All lines below between the line with "pinky mcp: (223, 304)" and the line with "index tip: (117, 96)", including both, must be copied exactly, and the pictures must be omitted.

::: Extracted data :::

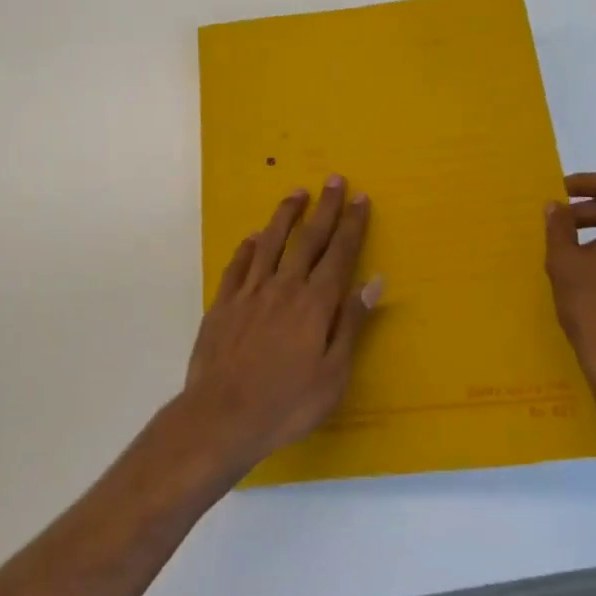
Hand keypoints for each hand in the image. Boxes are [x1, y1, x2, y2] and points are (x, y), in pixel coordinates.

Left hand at [179, 178, 382, 475]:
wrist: (222, 416)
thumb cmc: (287, 403)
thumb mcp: (333, 374)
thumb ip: (351, 324)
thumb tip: (373, 282)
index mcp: (315, 303)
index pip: (339, 254)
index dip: (352, 225)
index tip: (360, 198)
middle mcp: (284, 287)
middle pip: (308, 239)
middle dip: (324, 208)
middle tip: (334, 179)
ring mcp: (249, 292)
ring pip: (270, 243)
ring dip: (285, 216)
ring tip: (296, 194)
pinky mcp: (223, 304)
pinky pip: (237, 266)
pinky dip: (247, 248)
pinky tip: (253, 238)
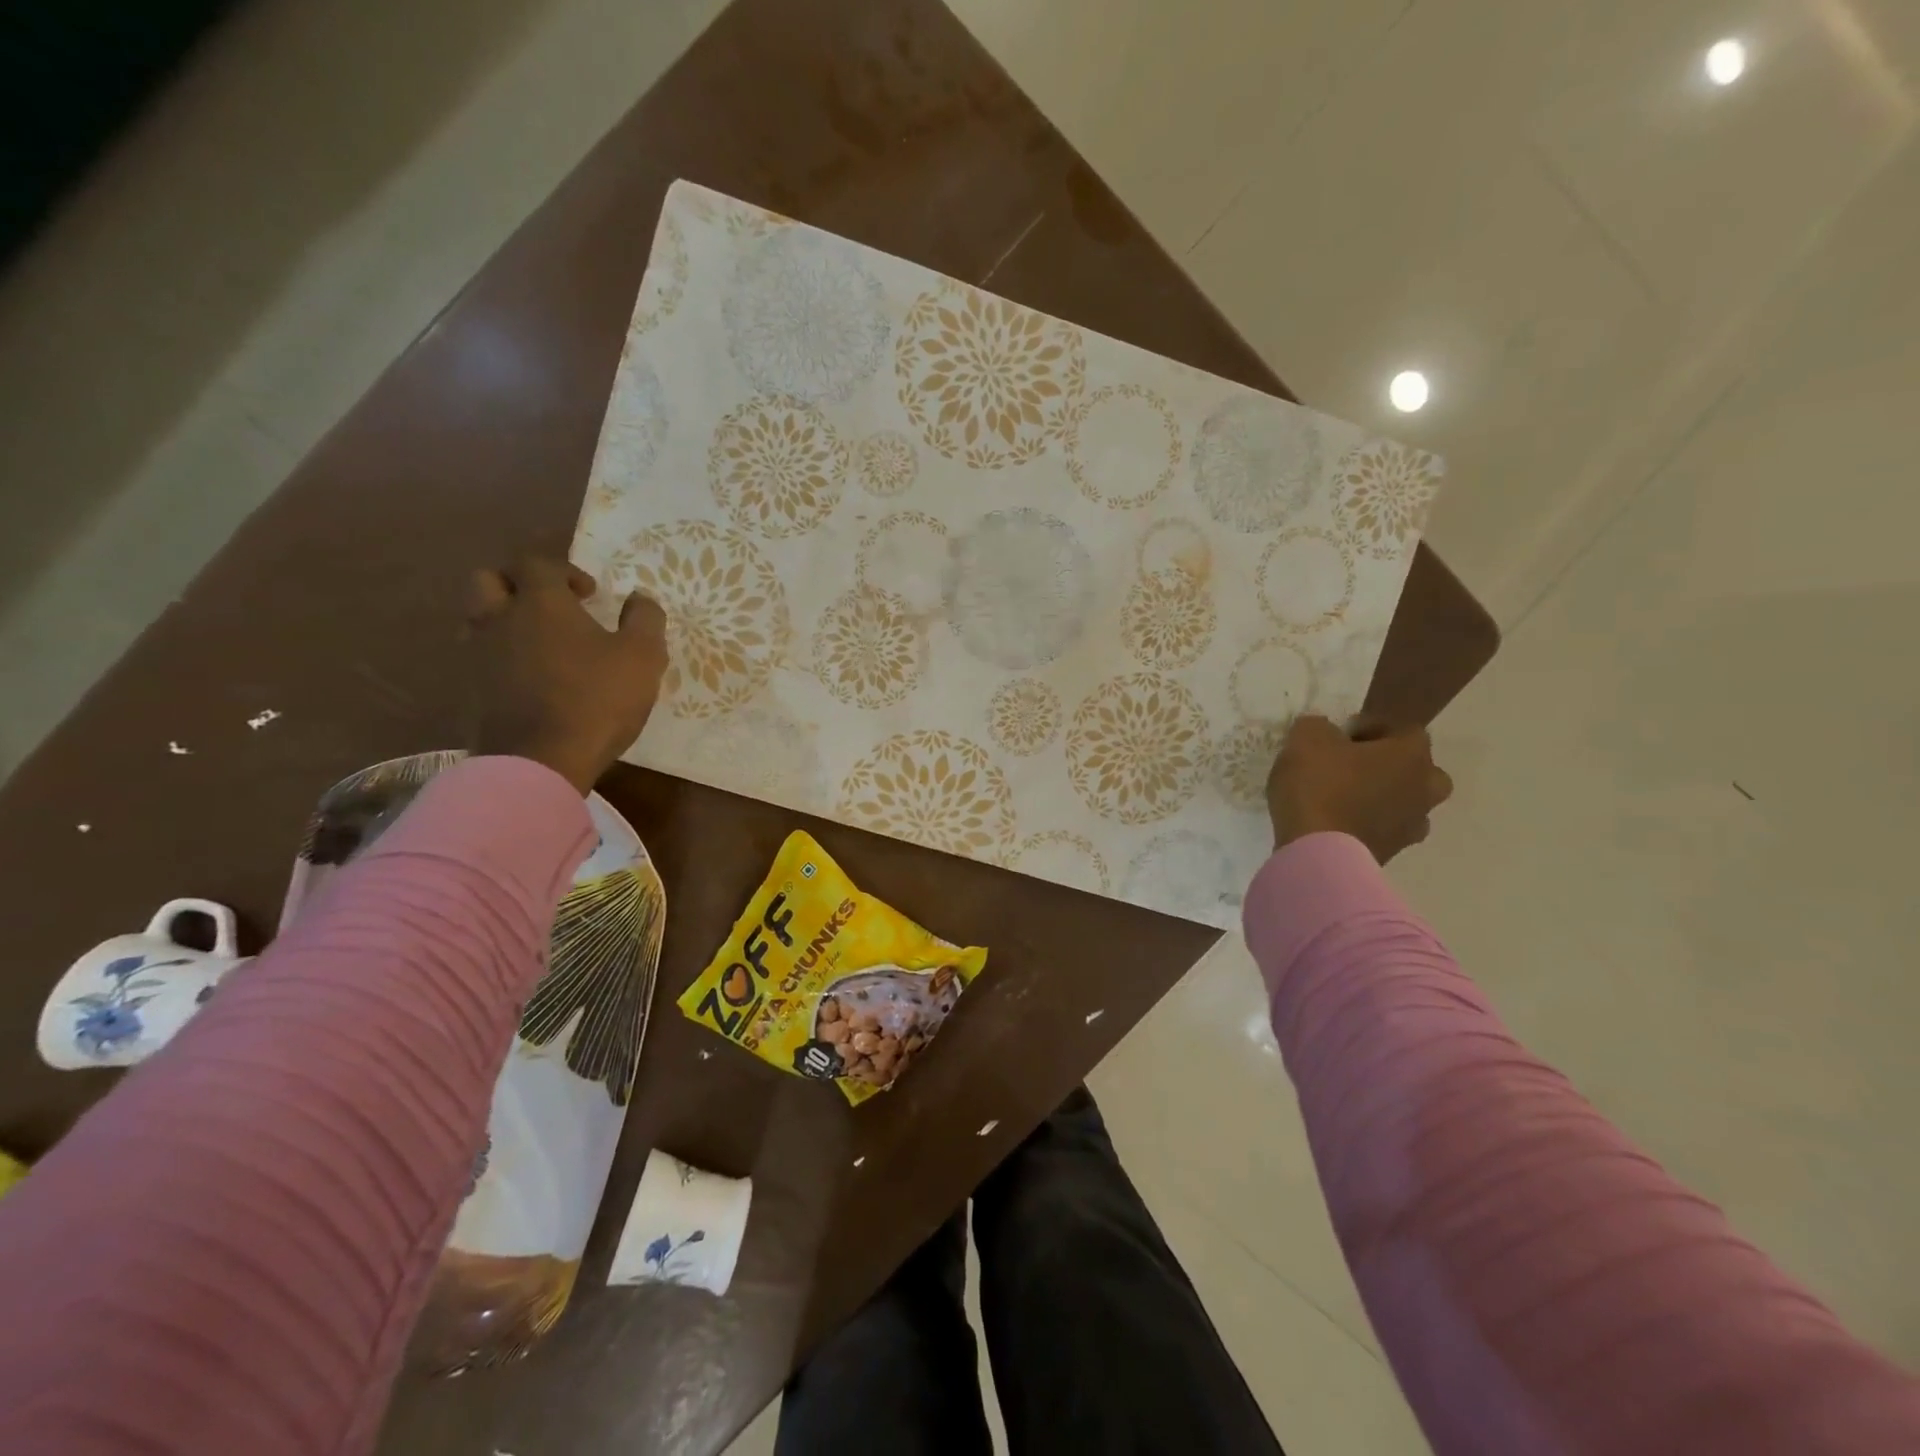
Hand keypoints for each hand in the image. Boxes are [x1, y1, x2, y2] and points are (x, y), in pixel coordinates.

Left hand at [465, 555, 667, 793]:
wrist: (542, 761)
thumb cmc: (598, 700)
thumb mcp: (643, 656)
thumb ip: (645, 619)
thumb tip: (640, 597)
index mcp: (540, 603)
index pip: (537, 562)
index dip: (565, 570)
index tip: (591, 594)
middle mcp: (500, 619)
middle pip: (489, 580)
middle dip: (518, 584)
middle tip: (551, 607)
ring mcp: (479, 656)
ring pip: (478, 619)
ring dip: (505, 620)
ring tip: (539, 643)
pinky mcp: (472, 690)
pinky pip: (480, 658)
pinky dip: (501, 658)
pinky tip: (529, 678)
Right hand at [1266, 715, 1452, 863]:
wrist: (1317, 853)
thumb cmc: (1319, 785)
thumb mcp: (1307, 738)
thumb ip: (1319, 727)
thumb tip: (1324, 732)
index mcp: (1411, 755)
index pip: (1405, 729)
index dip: (1372, 726)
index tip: (1342, 733)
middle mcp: (1423, 790)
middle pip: (1419, 770)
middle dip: (1390, 765)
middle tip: (1354, 766)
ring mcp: (1411, 827)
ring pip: (1405, 804)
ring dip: (1382, 798)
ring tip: (1344, 798)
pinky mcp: (1391, 854)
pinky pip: (1384, 830)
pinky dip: (1367, 824)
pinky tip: (1336, 822)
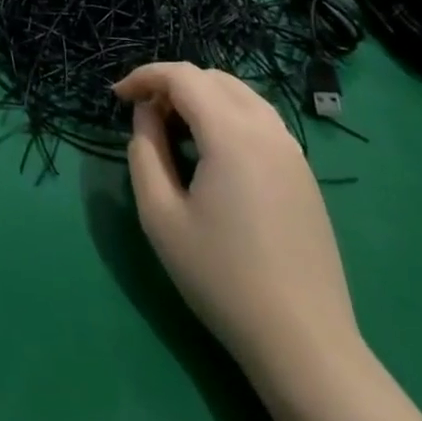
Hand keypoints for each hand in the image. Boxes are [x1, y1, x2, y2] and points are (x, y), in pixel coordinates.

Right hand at [115, 62, 359, 377]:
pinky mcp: (304, 174)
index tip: (117, 96)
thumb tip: (146, 116)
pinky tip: (213, 153)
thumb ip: (145, 152)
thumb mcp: (160, 216)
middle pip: (212, 78)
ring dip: (201, 97)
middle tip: (144, 115)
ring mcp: (292, 151)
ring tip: (174, 129)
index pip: (182, 76)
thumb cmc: (222, 278)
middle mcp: (267, 129)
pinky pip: (260, 120)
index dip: (144, 76)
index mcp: (231, 133)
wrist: (304, 344)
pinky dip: (228, 116)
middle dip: (171, 85)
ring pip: (240, 95)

:::

» Problem solution:
pinky mcp: (223, 304)
pinky pip: (237, 266)
pinky dip: (247, 248)
pinky tip: (253, 238)
Hand keypoints for each hand in the image. Boxes are [x1, y1, x2, y2] and points are (x, y), in pixel coordinates.

Left hand at [465, 555, 667, 793]:
wrist: (542, 761)
thumb cmc: (598, 700)
thumb mcp: (643, 656)
thumb ip: (645, 619)
thumb tip: (640, 597)
index mcp: (540, 603)
index pip: (537, 562)
index dip: (565, 570)
index tip: (591, 594)
middle mcp: (500, 619)
middle pip: (489, 580)
middle dip: (518, 584)
middle tip: (551, 607)
ring mcp: (479, 656)
ring pip: (478, 619)
ring dip: (505, 620)
ring tip: (539, 643)
pinky mcp: (472, 690)
pinky pip: (480, 658)
pinky dip: (501, 658)
pinky tip: (529, 678)
Right hand at [1266, 715, 1452, 863]:
wrist: (1317, 853)
thumb cmc: (1319, 785)
thumb mcp: (1307, 738)
thumb ip: (1319, 727)
thumb tip: (1324, 732)
index mcp: (1411, 755)
index pip: (1405, 729)
index dip: (1372, 726)
index tip: (1342, 733)
middle mcp: (1423, 790)
middle pip: (1419, 770)
middle dip: (1390, 765)
middle tip: (1354, 766)
ring mcp: (1411, 827)
ring pip: (1405, 804)
ring dip: (1382, 798)
ring tip: (1344, 798)
pinky mcp: (1391, 854)
pinky pip: (1384, 830)
pinky dip: (1367, 824)
pinky tip: (1336, 822)
Hand keypoints for each hand in the image. Boxes are [x1, y1, x2, y2] and points are (x, y), in pixel coordinates.

Right hand at [115, 62, 359, 377]:
pinky mcp: (304, 174)
index tip: (117, 96)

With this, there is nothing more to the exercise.